* _本文_:
バーンズ・ファウンデーション

2012年にフィラデルフィアの中心部に
バーンズ・ファウンデーションの新しいギャラリーがオープンしている。
設計はアメリカの建築家トッド ・ウィリアムズ&ビリー ・ツィン。
殺菌剤の製造販売で財を成したバーンズ博士の

個人コレクションの保存、展示、教育活動の拠点となる。
「バーンズ・コレクション」で知られるその特徴は、

個人コレクションとしては膨大すぎる近代絵画の質と数、
そしてアンサンブルとよばれる展示方法だろう。
1つの部屋の1枚の壁に教科書で見たことのあるセザンヌやルノワールの傑作が
所せましと3段に渡って架けられている。
もちろんそれらは膨大なコレクションの一部でしかない。
よくもここまで並べたなと感心してしまう。
もともと郊外の広大な土地のなかに建つ邸宅風の建築にコレクションされていた展示を
新しい敷地に移動するにあたって、
新ギャラリーは、アンサンブルをそのまま収容できるよう設計されている。
部屋の大きさや配置、窓の位置まで変更せずに、
新しく求められた機能を旧ギャラリーの構成に挿入してつくられた建物のようだ。
展示方法にこそコレクションの理念があるという考えが徹底されている。
木で装飾された窓廻りや淡い琥珀色の壁からなるインテリアは家庭的な雰囲気で、
いつでも窓越しに庭園の緑を感じることができる。
近代絵画の名作で埋め尽くされた濃密な空間をぜひ体験してみたい。

* _課題の内容_:
上の本文を2文で要約せよ。

* _データ一覧_:
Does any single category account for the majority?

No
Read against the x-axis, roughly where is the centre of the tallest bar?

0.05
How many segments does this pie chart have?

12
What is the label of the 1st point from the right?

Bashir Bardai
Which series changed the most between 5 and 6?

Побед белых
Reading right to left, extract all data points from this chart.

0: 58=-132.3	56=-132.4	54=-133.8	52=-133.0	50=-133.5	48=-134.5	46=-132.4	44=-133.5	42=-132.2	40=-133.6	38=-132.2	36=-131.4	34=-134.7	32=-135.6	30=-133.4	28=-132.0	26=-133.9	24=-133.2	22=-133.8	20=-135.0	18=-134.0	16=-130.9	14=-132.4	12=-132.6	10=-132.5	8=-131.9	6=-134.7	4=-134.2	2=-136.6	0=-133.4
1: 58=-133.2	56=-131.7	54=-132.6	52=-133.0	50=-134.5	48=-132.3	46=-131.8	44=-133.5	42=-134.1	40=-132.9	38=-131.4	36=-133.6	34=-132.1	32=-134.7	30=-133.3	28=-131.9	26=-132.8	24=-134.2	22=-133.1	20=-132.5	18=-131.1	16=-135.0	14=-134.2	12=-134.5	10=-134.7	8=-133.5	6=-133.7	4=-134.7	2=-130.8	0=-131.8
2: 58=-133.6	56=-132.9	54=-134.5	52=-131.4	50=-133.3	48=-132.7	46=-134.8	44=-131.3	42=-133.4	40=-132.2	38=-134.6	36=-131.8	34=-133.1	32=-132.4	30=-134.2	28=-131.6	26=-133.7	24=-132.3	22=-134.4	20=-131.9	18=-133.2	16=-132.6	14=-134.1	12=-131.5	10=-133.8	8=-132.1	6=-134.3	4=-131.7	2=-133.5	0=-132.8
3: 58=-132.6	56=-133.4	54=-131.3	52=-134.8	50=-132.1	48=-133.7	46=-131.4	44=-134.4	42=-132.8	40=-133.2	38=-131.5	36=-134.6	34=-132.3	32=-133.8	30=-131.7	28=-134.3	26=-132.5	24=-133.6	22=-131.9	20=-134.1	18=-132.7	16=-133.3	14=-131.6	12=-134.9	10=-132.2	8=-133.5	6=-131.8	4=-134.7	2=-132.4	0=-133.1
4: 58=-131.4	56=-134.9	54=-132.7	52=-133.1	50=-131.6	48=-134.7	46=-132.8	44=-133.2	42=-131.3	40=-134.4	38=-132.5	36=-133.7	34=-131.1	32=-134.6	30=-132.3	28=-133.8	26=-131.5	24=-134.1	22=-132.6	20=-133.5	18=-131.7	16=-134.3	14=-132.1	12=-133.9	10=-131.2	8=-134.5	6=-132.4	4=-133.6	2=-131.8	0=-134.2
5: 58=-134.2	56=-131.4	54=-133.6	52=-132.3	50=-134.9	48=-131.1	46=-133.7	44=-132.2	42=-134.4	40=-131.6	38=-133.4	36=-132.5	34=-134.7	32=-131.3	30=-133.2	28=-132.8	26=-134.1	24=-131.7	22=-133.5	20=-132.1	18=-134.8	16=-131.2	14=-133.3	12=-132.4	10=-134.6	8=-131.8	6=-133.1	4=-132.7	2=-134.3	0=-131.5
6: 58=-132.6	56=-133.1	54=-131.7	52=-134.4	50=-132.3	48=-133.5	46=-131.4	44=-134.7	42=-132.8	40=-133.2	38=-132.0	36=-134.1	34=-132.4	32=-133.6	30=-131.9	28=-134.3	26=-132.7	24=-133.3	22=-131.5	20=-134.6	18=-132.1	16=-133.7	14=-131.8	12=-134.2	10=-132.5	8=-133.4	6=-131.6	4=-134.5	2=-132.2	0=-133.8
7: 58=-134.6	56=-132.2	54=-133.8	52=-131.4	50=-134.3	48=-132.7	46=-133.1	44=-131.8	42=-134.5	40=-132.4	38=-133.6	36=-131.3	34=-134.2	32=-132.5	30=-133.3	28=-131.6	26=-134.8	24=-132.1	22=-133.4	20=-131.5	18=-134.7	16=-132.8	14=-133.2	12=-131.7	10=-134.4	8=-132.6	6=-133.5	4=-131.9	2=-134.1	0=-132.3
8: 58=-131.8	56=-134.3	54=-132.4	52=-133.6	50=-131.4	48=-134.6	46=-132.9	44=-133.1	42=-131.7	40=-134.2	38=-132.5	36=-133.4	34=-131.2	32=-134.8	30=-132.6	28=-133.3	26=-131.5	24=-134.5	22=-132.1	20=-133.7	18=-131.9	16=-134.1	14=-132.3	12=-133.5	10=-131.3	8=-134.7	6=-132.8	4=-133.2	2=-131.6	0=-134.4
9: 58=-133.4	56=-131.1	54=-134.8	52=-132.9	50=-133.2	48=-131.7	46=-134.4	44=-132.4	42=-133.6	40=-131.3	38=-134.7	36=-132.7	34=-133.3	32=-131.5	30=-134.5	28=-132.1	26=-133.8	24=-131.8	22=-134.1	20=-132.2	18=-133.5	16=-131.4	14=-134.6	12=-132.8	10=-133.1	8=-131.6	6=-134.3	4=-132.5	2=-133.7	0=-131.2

* _解答_:
2012年、殺菌剤の製造販売で財を成したバーンズ博士の個人コレクションの保存、展示、教育活動の拠点として、トッド・ウィリアムズ&ビリー・ツィン設計によるバーンズ・ファウンデーションの新しいギャラリーがフィラデルフィアの中心部にオープンした。このコレクションは膨大な近代絵画の質と数、そしてアンサンブルとよばれる展示方法を特徴とし、新ギャラリーは郊外の邸宅風の建築にあった展示を移すにあたって、そのアンサンブルをそのまま収容できるよう設計されている。